Do other clients have any input here?
I added this more as an initial template to work from. The values here are the values Lighthouse currently uses, however we are planning on re-examining these values as I think they can be improved (they were originally designed before mainnet launch). If you're happy to treat it as an initial PR and potentially have some updates not too long in the future, then sure.
The other thing, (which Alex pointed out) is that I included the change in #2663 in this PR. As that's not merged yet, we might want to change this. (Lighthouse uses the change in #2633 along with a few other clients, I believe).
Do other clients have any input here?
My main concern would be with penalizing peers with respect to their mesh delivery rate. When we were experimenting with respective parameters to run prysm with we constantly had peers being penalised due to not being able to complete the requisite amount of mesh deliveries in time. This held true across all clients so it wasn't any client specific issue. With the delivery window being 400ms, this is a pretty tight threshold to have all peers in your mesh to deliver x messages in the allotted time period. The natural consequence of this would be that all your mesh peers are those that are geographically closer to you.
Also in the event the network has a drop in participation (ex: 20% of the validators are offline) , all peers in your aggregate/subnet mesh are more liable to be penalised because their mesh message delivery rate is less than the expected threshold. This could lead to a node marking 'good' peers as bad due to this and eventually banning them which could worsen network participation even further.
Do other clients have any input here?
I have same concern to Prysm. Right now in lodestar, we configure meshMessageDeliveriesWindow as 2000ms and a lot of peers get penalized due to not being able to deliver enough messages in that time window, 400ms is just too tight to us considering the single thread nature in NodeJS - NodeJS suffers from I/O lag when the event loop is busy
Yes I agree this one is tricky. We wanted to try and modify the scoring system to not use this parameter. The point of the parameter is to prevent nodes from building up score just by replaying the messages back to us, which they can likely do in under a few 100ms. Having a very large value here I think defeats the purpose of the scoring param and we may need to look into alternative measures for handling this.

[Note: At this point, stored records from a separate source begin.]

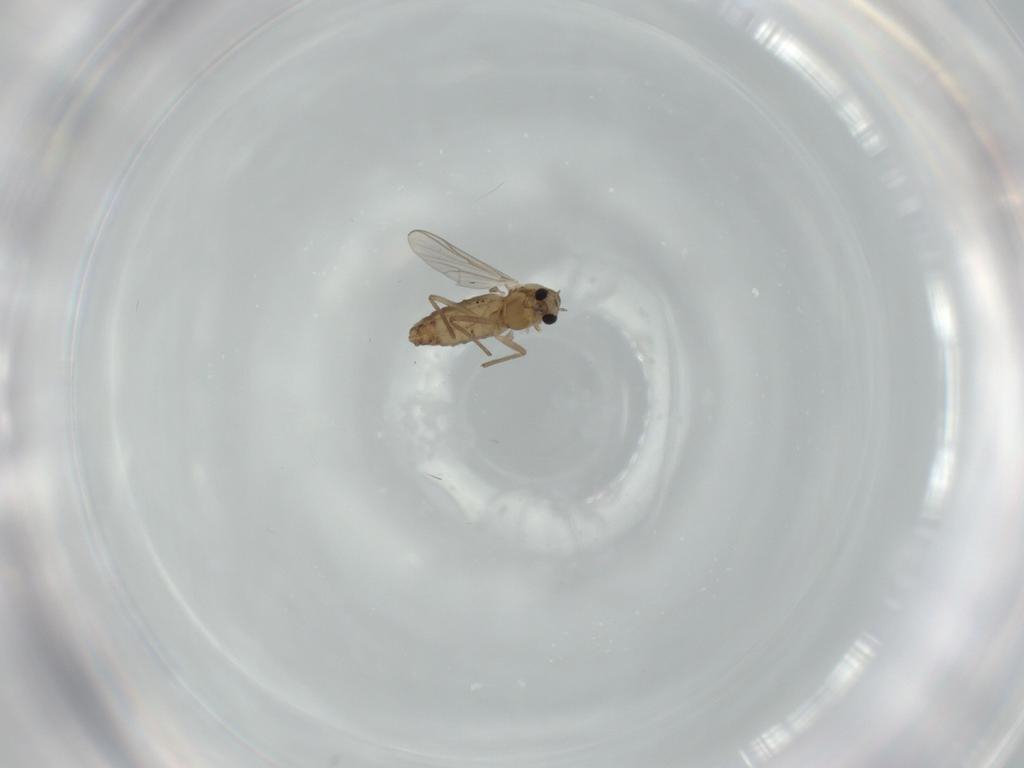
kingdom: Animalia
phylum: Arthropoda
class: Insecta
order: Diptera
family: Chironomidae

Yes I agree this one is tricky. We wanted to try and modify the scoring system to not use this parameter.
š for this
The point of the parameter is to prevent nodes from building up score just by replaying the messages back to us, which they can likely do in under a few 100ms
I think in all implementations, once a duplicate message is seen by a peer, the scoring system will not increase mesh_message_deliveries of peer again no matter how many times that peer sends us that same message
From the v1.1 Specs:
In order to compute Pā, the router maintains a counter that increments whenever a first or near-first message delivery occurs in the topic by a peer in the mesh. A near-first message delivery is a message delivery that occurs while a message has been first received and is being validated or it has been received within a configurable window of validation of first message delivery. The window is configurable but should be small (in the order of milliseconds) to avoid allowing a mesh peer to build score by simply replaying back the messages received by the current router. The parameter has a cap that applies at the time of increment.